(Collected data)
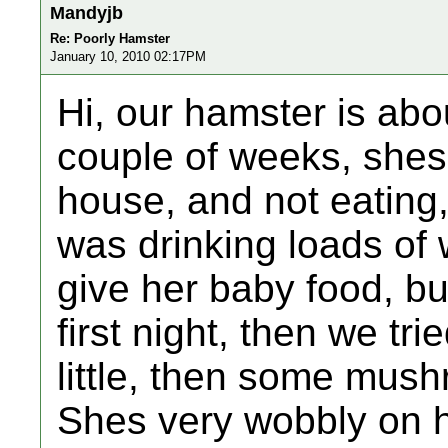
Mandyjb
Re: Poorly Hamster
January 10, 2010 02:17PM
Hi, our hamster is abo
couple of weeks, shes 
house, and not eating,
was drinking loads of 
give her baby food, bu
first night, then we tri
little, then some mushr
Shes very wobbly on h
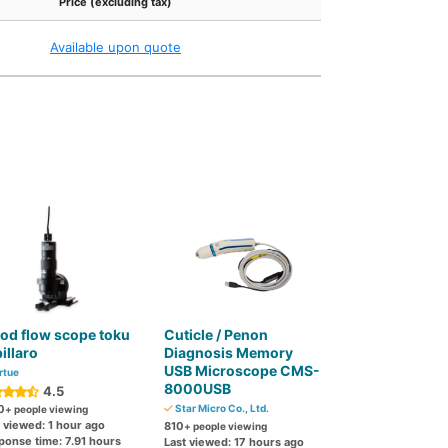
Price (excluding tax)
Available upon quote
od flow scope toku
Cuticle / Penon
illaro
Diagnosis Memory
USB Microscope CMS-
rtue
8000USB
4.5
0
Star Micro Co., Ltd.
+ people viewing
 viewed: 1 hour ago
810
+ people viewing
ponse time: 7.91 hours
Last viewed: 17 hours ago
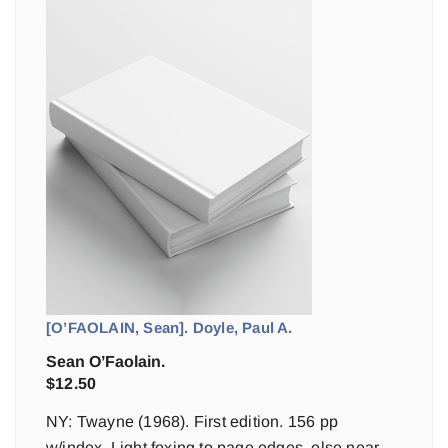
[O’FAOLAIN, Sean]. Doyle, Paul A.
Sean O’Faolain.
$
12.50
NY: Twayne (1968). First edition. 156 pp
w/index. Light foxing to page edges, else near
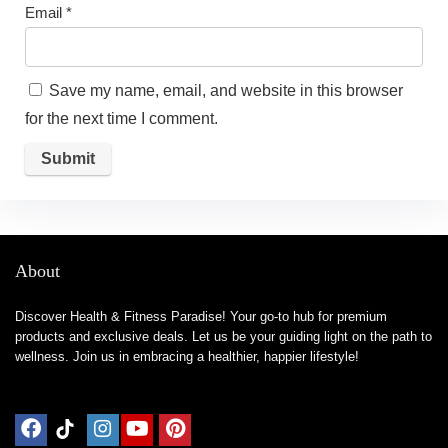
Email
*
Save my name, email, and website in this browser
for the next time I comment.
About
Discover Health & Fitness Paradise! Your go-to hub for premium
products and exclusive deals. Let us be your guiding light on the path to
wellness. Join us in embracing a healthier, happier lifestyle!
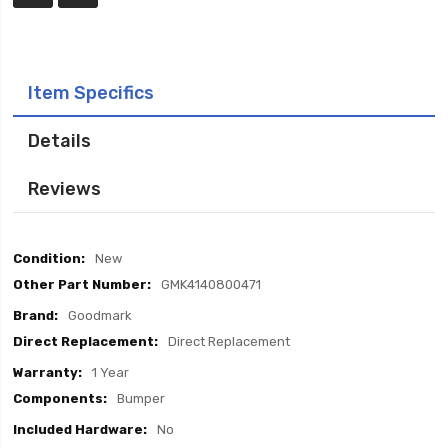
Item Specifics
Details
Reviews
Item
New
Specifics
GMK4140800471
Goodmark
Direct Replacement
1 Year
Bumper
No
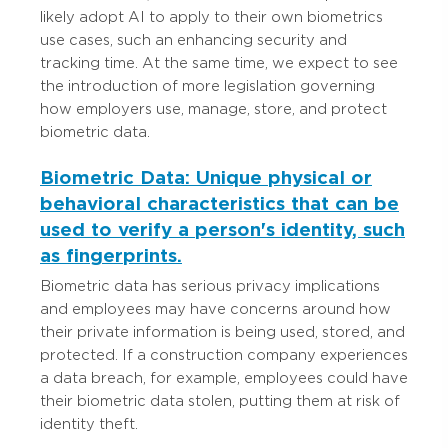
likely adopt AI to apply to their own biometrics
use cases, such an enhancing security and
tracking time. At the same time, we expect to see
the introduction of more legislation governing
how employers use, manage, store, and protect
biometric data.
Biometric Data: Unique physical or
behavioral characteristics that can be
used to verify a person's identity, such
as fingerprints.
Biometric data has serious privacy implications
and employees may have concerns around how
their private information is being used, stored, and
protected. If a construction company experiences
a data breach, for example, employees could have
their biometric data stolen, putting them at risk of
identity theft.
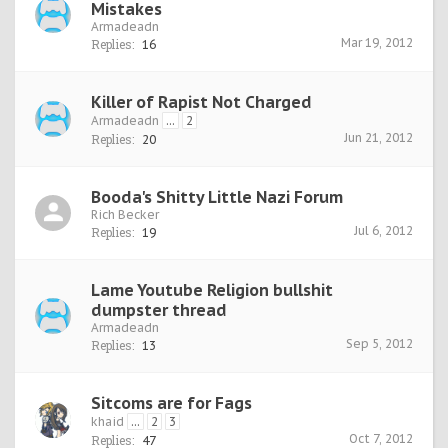
Mistakes
Armadeadn
Mar 19, 2012
Replies:
16
Killer of Rapist Not Charged
Armadeadn
...
2
Jun 21, 2012
Replies:
20
Booda's Shitty Little Nazi Forum
Rich Becker
Jul 6, 2012
Replies:
19
Lame Youtube Religion bullshit
dumpster thread
Armadeadn
Sep 5, 2012
Replies:
13
Sitcoms are for Fags
khaid
...
2
3
Oct 7, 2012
Replies:
47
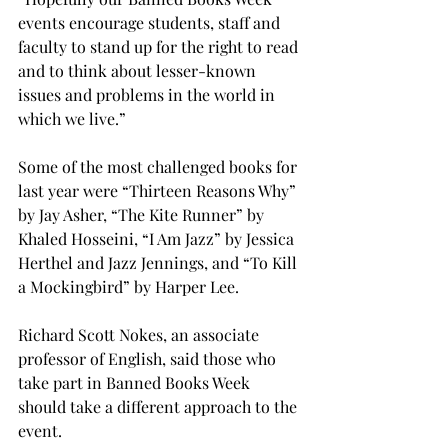
events encourage students, staff and 
faculty to stand up for the right to read 
and to think about lesser-known 
issues and problems in the world in 
which we live.”

Some of the most challenged books for 
last year were “Thirteen Reasons Why” 
by Jay Asher, “The Kite Runner” by 
Khaled Hosseini, “I Am Jazz” by Jessica 
Herthel and Jazz Jennings, and “To Kill 
a Mockingbird” by Harper Lee.

Richard Scott Nokes, an associate 
professor of English, said those who 
take part in Banned Books Week 
should take a different approach to the 
event.
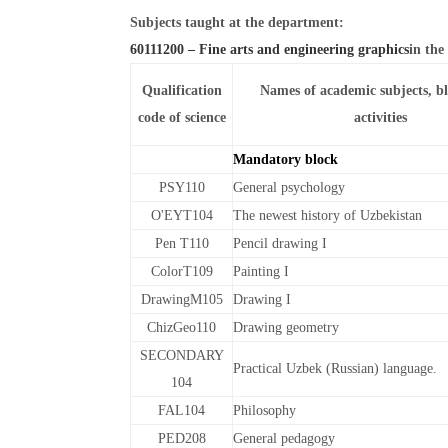
Subjects taught at the department:
60111200 – Fine arts and engineering graphics
in the
Qualification
Names of academic subjects, b
code of science
activities
Mandatory block
PSY110
General psychology
O'EYT104
The newest history of Uzbekistan
Pen T110
Pencil drawing I
ColorT109
Painting I
DrawingM105
Drawing I
ChizGeo110
Drawing geometry
SECONDARY
Practical Uzbek (Russian) language.
104
FAL104
Philosophy
PED208
General pedagogy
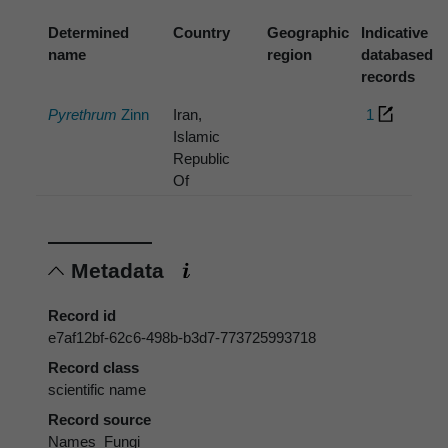
Determined
Country
Geographic
Indicative
name
region
databased
records
Pyrethrum
Zinn
Iran,
1
Islamic
Republic
Of
Metadata
Record id
e7af12bf-62c6-498b-b3d7-773725993718
Record class
scientific name
Record source
Names_Fungi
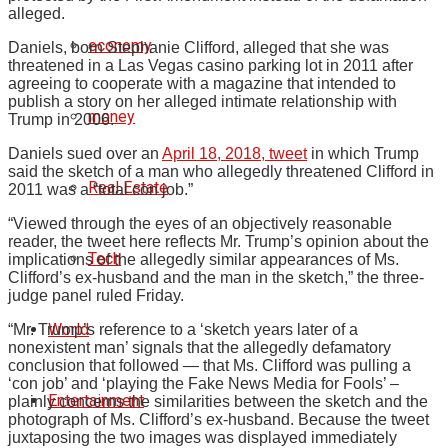
alleged.
economy
Daniels, born Stephanie Clifford, alleged that she was
threatened in a Las Vegas casino parking lot in 2011 after
agreeing to cooperate with a magazine that intended to
publish a story on her alleged intimate relationship with
money
Trump in 2006.
Daniels sued over an
April 18, 2018, tweet
in which Trump
said the sketch of a man who allegedly threatened Clifford in
Real Estate
2011 was a “total con job.”
“Viewed through the eyes of an objectively reasonable
reader, the tweet here reflects Mr. Trump’s opinion about the
Tech
implications of the allegedly similar appearances of Ms.
Clifford’s ex-husband and the man in the sketch,” the three-
judge panel ruled Friday.
World
“Mr. Trump’s reference to a ‘sketch years later of a
nonexistent man’ signals that the allegedly defamatory
conclusion that followed — that Ms. Clifford was pulling a
‘con job’ and ‘playing the Fake News Media for Fools’ –
Entertainment
plainly concerns the similarities between the sketch and the
photograph of Ms. Clifford’s ex-husband. Because the tweet
juxtaposing the two images was displayed immediately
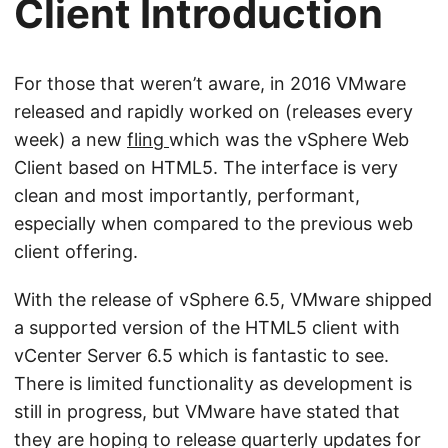
Client Introduction
For those that weren’t aware, in 2016 VMware
released and rapidly worked on (releases every
week) a new
fling
which was the vSphere Web
Client based on HTML5. The interface is very
clean and most importantly, performant,
especially when compared to the previous web
client offering.
With the release of vSphere 6.5, VMware shipped
a supported version of the HTML5 client with
vCenter Server 6.5 which is fantastic to see.
There is limited functionality as development is
still in progress, but VMware have stated that
they are hoping to release quarterly updates for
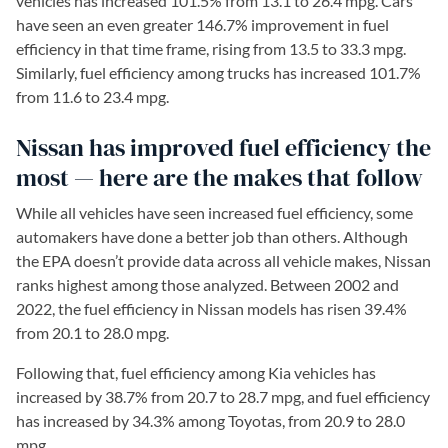
vehicles has increased 101.5% from 13.1 to 26.4 mpg. Cars
have seen an even greater 146.7% improvement in fuel
efficiency in that time frame, rising from 13.5 to 33.3 mpg.
Similarly, fuel efficiency among trucks has increased 101.7%
from 11.6 to 23.4 mpg.
Nissan has improved fuel efficiency the
most — here are the makes that follow
While all vehicles have seen increased fuel efficiency, some
automakers have done a better job than others. Although
the EPA doesn’t provide data across all vehicle makes, Nissan
ranks highest among those analyzed. Between 2002 and
2022, the fuel efficiency in Nissan models has risen 39.4%
from 20.1 to 28.0 mpg.
Following that, fuel efficiency among Kia vehicles has
increased by 38.7% from 20.7 to 28.7 mpg, and fuel efficiency
has increased by 34.3% among Toyotas, from 20.9 to 28.0
mpg.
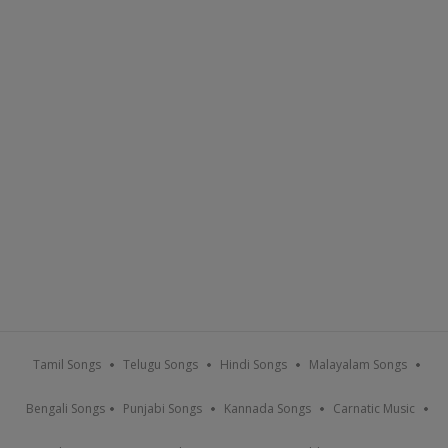
Tamil Songs
Telugu Songs
Hindi Songs
Malayalam Songs
Bengali Songs
Punjabi Songs
Kannada Songs
Carnatic Music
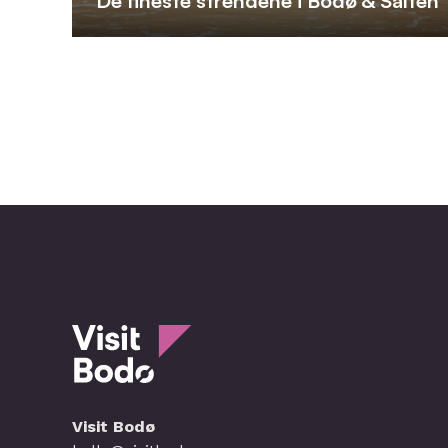
De fineste strendene i Bodø & Salten
Visit Bodø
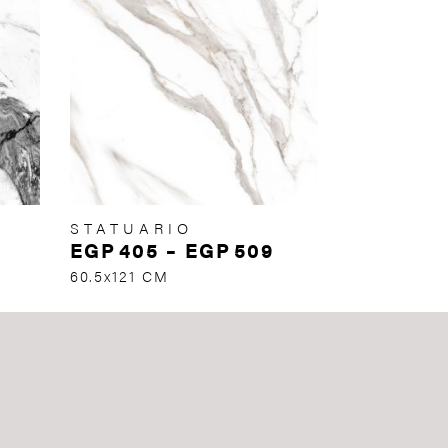
STATUARIO
EGP
405
–
EGP
509
60.5x121 CM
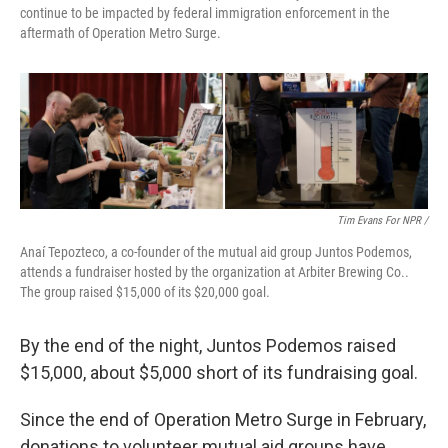
continue to be impacted by federal immigration enforcement in the
aftermath of Operation Metro Surge.
Tim Evans For NPR /
Anaí Tepozteco, a co-founder of the mutual aid group Juntos Podemos,
attends a fundraiser hosted by the organization at Arbiter Brewing Co..
The group raised $15,000 of its $20,000 goal.
By the end of the night, Juntos Podemos raised
$15,000, about $5,000 short of its fundraising goal.
Since the end of Operation Metro Surge in February,
donations to volunteer mutual aid groups have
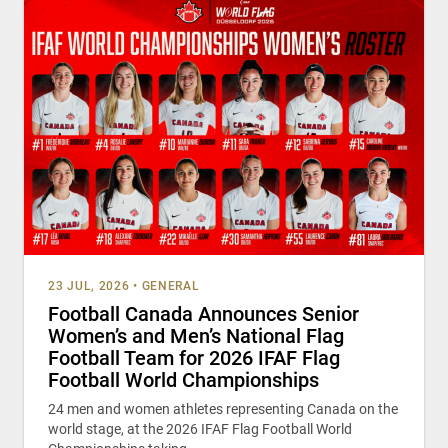
23 JUL, 2026
•
GENERAL
Football Canada Announces Senior
Women’s and Men’s National Flag
Football Team for 2026 IFAF Flag
Football World Championships
24 men and women athletes representing Canada on the
world stage, at the 2026 IFAF Flag Football World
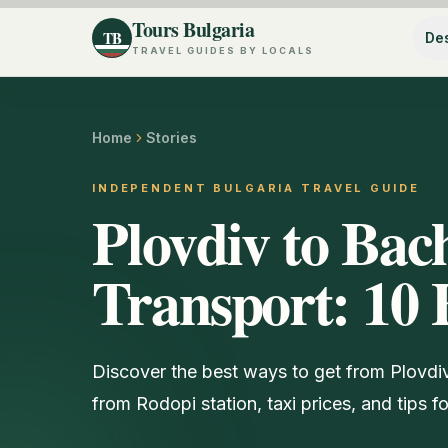
Tours Bulgaria
TB
Des
TRAVEL GUIDES BY LOCALS
Home
Stories
INDEPENDENT BULGARIA TRAVEL GUIDE
Plovdiv to Ba
Transport: 10 
Discover the best ways to get from Plovd
from Rodopi station, taxi prices, and tips f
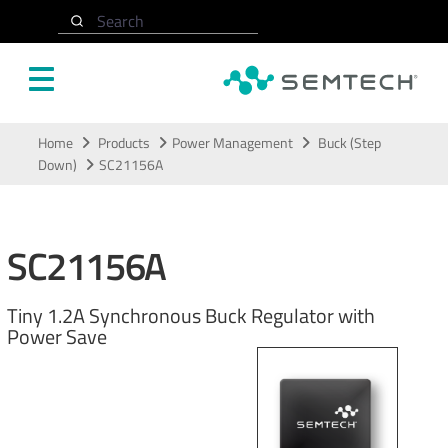
Search
Skip to main content
Home
Products
Power Management
Buck (Step
Down)
SC21156A
SC21156A
Tiny 1.2A Synchronous Buck Regulator with
Power Save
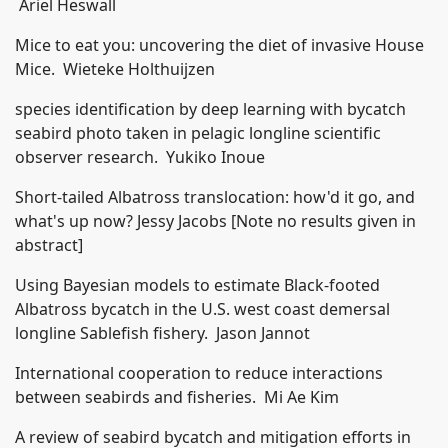
Ariel Heswall
Mice to eat you: uncovering the diet of invasive House
Mice. Wieteke Holthuijzen
species identification by deep learning with bycatch
seabird photo taken in pelagic longline scientific
observer research. Yukiko Inoue
Short-tailed Albatross translocation: how'd it go, and
what's up now? Jessy Jacobs [Note no results given in
abstract]
Using Bayesian models to estimate Black-footed
Albatross bycatch in the U.S. west coast demersal
longline Sablefish fishery. Jason Jannot
International cooperation to reduce interactions
between seabirds and fisheries. Mi Ae Kim
A review of seabird bycatch and mitigation efforts in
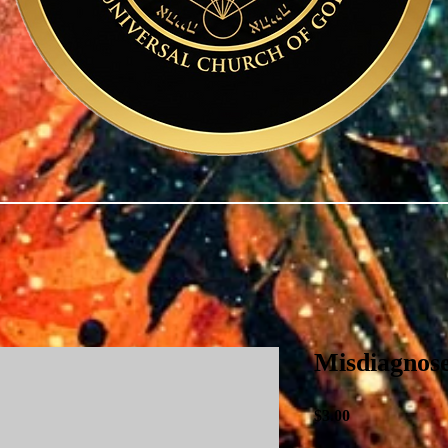
Misdiagnos
Price
$3.00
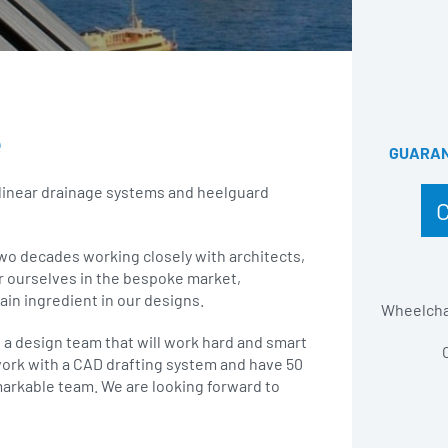
e
GUARANT
 linear drainage systems and heelguard
two decades working closely with architects,
r ourselves in the bespoke market,
ain ingredient in our designs.
Wheelchai
d a design team that will work hard and smart
 work with a CAD drafting system and have 50
markable team. We are looking forward to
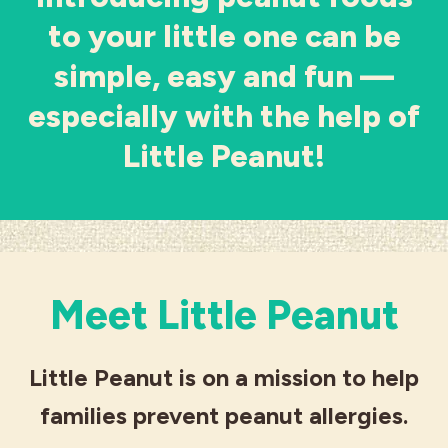
to your little one can be
Industries
simple, easy and fun ––
especially with the help of
Little Peanut!
Meet Little Peanut
Little Peanut is on a mission to help
families prevent peanut allergies.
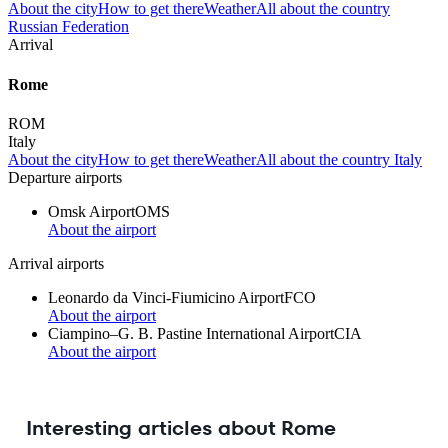
About the city
How to get there
Weather
All about the country
Russian Federation
Arrival
Rome
ROM
Italy
About the city
How to get there
Weather
All about the country Italy
Departure airports
Omsk Airport
OMS
About the airport
Arrival airports
Leonardo da Vinci-Fiumicino Airport
FCO
About the airport
Ciampino–G. B. Pastine International Airport
CIA
About the airport
Interesting articles about Rome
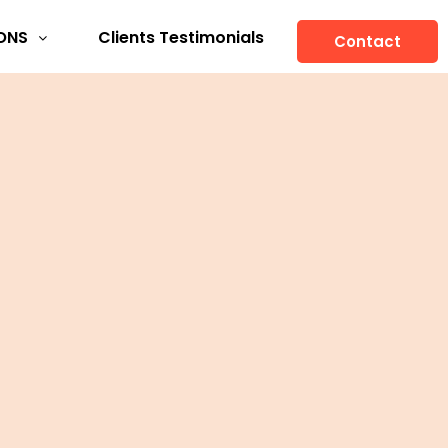
ONS
Clients Testimonials
Contact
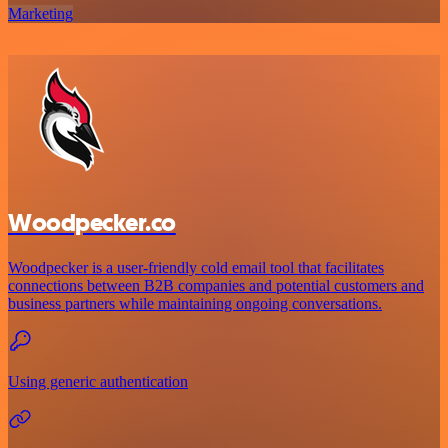
Marketing
Woodpecker.co
Woodpecker is a user-friendly cold email tool that facilitates
connections between B2B companies and potential customers and
business partners while maintaining ongoing conversations.
Using generic authentication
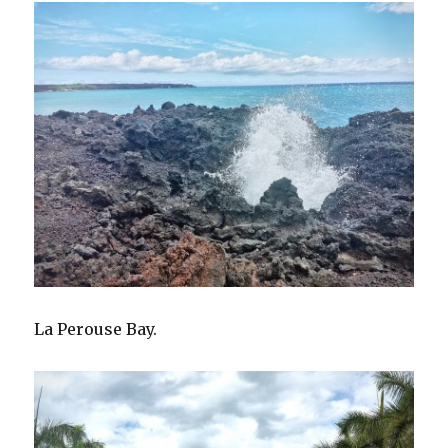
La Perouse Bay.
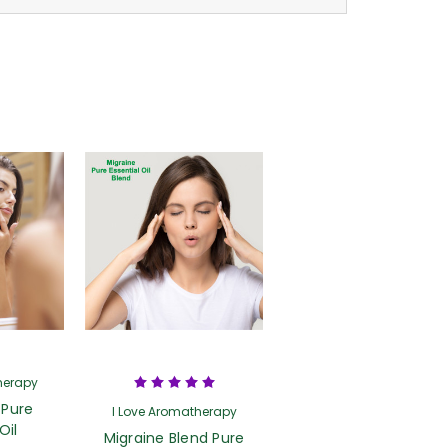
herapy
 Pure
I Love Aromatherapy
Oil
Migraine Blend Pure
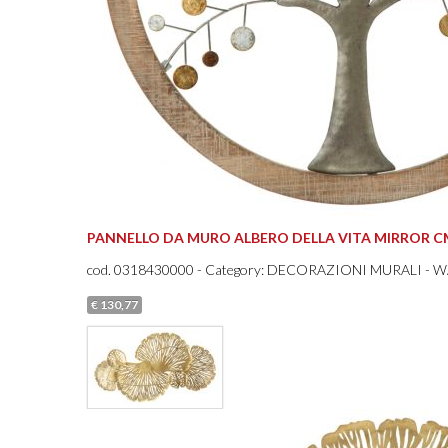
PANNELLO DA MURO ALBERO DELLA VITA MIRROR CM
cod.
0318430000
- Category: DECORAZIONI MURALI - 
€ 130,77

* [Work to complete] Please update everything from the line containing "to your little one can be" down to the line containing "families prevent peanut allergies." so that "mission" becomes "quest", leaving everything else unchanged, and give only those lines.

* [Solution to this task]
to your little one can be
Industries
simple, easy and fun ––
especially with the help of
Little Peanut!
Meet Little Peanut
Little Peanut is on a quest to help
families prevent peanut allergies.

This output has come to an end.